The Consumer Electronics Association (CEA), CTIA: The Wireless Association, Competitive Carriers Association, and the Expanding Opportunities for Broadcasters Coalition have weighed in with a federal district court on the National Association of Broadcasters and Sinclair challenges to the FCC's incentive auction framework.
In an FCC filing Dec. 23, the associations, which back the FCC in the suit, told the court that broadcasters' criticisms of the FCC's methodology for calculating interference are unpersuasive and irrelevant and that holding an effective incentive auction would be "impossible" using the "antiquated software the broadcasters want."
NAB and Sinclair told the U.S. Court of Appeals for the D.C. Circuit in their initial brief that it needs to reject the FCC's May incentive auction order to the degree that it adopts the TVStudy repacking methodology, "fails to protect against terrain losses, denies protection to areas that are currently unpopulated, and fails to protect populations served by fill-in translators (NAB's issues)."
Sinclair wants the FCC to vacate the orders' deadline of 39 months after the release of channel reassignments for broadcasters to cease broadcasting on their pre-auction channel reassignments.

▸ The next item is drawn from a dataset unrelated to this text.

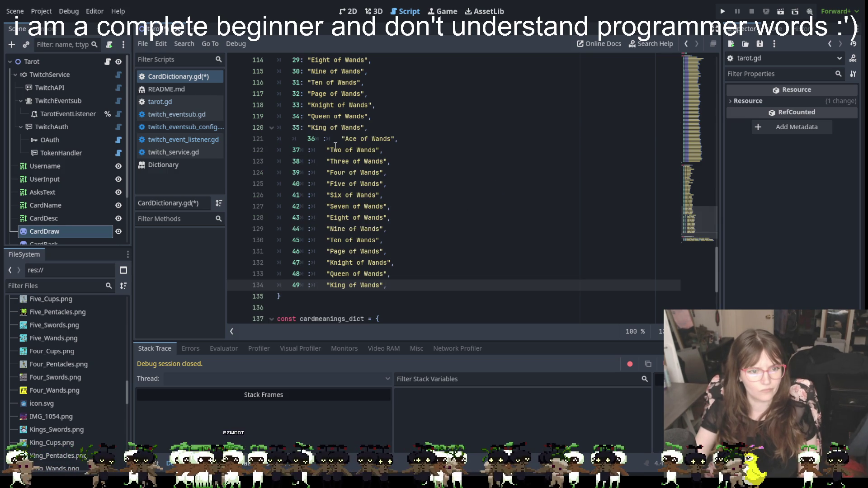
# Remove the extra indent before key 36 and the gaps before the colons on lines 121–125
pyautogui.click(307, 139)
pyautogui.press('BackSpace')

CEA et al. told the court that Sinclair lacks standing to challenge the repacking deadline, and in any event such challenge is meritless. "The Commission’s repacking deadline exceeds the deadlines several broadcasters (including NAB) proposed, reasonably accounts for the challenges the repacking process entails, and accommodates 'delays or unexpected challenges' by providing for temporary facilities and extensions in appropriate cases," the groups argue.
The Expanding Opportunities for Broadcasters Coalition also has issues with the TVStudy software, but has advised the FCC of a change it could make that it says can resolve population loss issues.